··· Information supplied
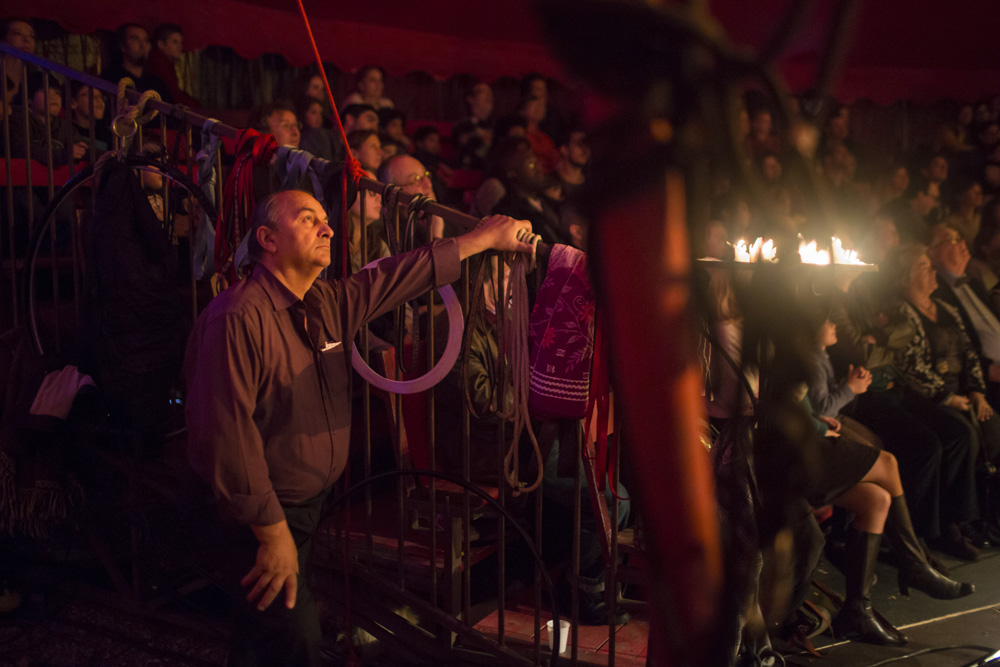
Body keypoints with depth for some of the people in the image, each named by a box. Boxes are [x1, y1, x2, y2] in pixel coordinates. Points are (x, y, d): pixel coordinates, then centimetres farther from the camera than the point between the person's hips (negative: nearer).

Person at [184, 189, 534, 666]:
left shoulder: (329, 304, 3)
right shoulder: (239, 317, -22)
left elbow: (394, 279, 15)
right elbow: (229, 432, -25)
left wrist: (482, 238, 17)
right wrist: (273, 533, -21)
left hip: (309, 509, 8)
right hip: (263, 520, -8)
······
··· Information supplied
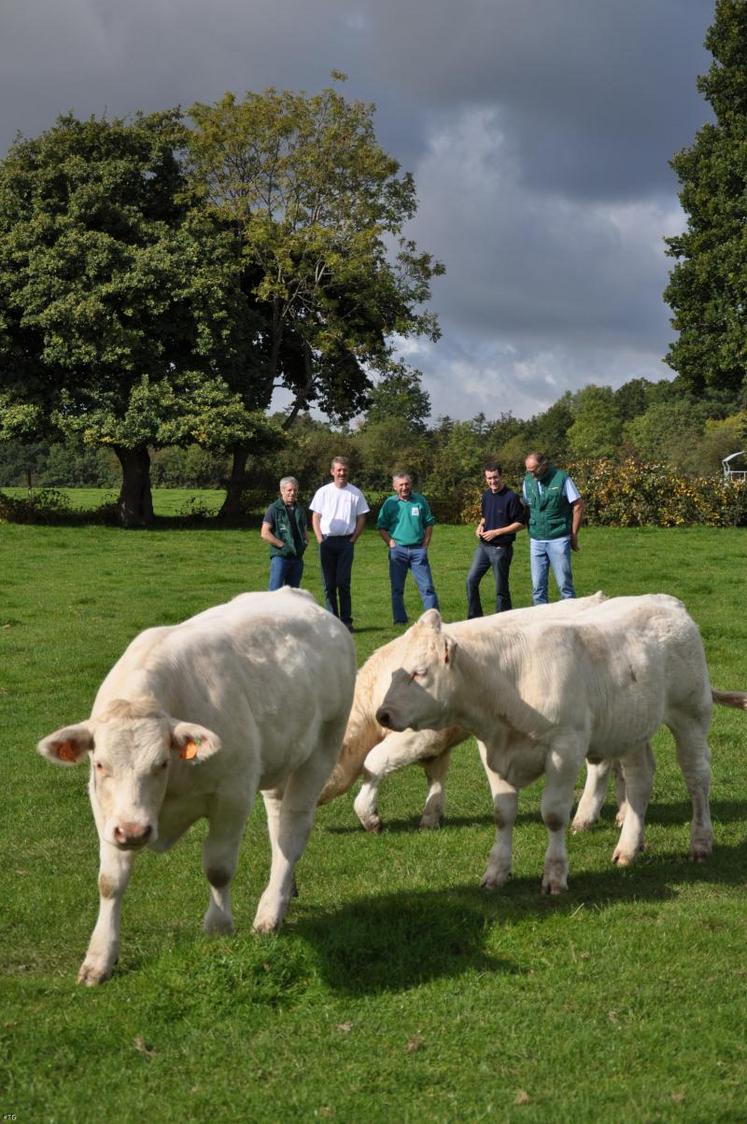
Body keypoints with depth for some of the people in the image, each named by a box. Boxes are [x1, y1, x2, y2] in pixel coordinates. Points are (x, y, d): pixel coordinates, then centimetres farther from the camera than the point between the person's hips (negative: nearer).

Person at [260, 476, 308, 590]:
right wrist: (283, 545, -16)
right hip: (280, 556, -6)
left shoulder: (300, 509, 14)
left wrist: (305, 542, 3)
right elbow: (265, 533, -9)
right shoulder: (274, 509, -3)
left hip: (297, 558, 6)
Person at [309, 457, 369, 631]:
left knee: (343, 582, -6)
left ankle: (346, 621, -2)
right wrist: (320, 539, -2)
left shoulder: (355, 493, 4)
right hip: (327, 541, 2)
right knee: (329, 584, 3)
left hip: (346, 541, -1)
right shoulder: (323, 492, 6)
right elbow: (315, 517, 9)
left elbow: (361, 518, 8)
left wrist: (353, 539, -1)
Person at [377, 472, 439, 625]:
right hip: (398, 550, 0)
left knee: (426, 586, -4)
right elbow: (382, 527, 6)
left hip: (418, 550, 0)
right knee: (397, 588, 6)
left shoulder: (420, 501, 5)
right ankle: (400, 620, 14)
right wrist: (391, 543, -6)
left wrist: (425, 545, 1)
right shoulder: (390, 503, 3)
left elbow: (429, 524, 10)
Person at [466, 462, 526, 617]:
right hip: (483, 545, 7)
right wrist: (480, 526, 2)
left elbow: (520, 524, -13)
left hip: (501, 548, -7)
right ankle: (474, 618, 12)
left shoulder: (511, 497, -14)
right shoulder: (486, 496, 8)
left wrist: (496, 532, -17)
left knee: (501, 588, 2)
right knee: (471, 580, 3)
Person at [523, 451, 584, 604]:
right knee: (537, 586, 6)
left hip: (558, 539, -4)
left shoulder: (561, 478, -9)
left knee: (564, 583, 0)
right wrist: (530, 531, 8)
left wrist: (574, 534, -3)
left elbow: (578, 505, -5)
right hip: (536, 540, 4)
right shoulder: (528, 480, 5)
······
To do
The required output is the stretch of entries above from the line containing "left hip: (558, 539, -4)" through the line containing "right shoulder: (528, 480, 5)", reproduced exactly.

Solved problem
left hip: (558, 539, -4)
left shoulder: (561, 478, -9)
left knee: (564, 583, 0)
right wrist: (530, 531, 8)
left wrist: (574, 534, -3)
left elbow: (578, 505, -5)
right hip: (536, 540, 4)
right shoulder: (528, 480, 5)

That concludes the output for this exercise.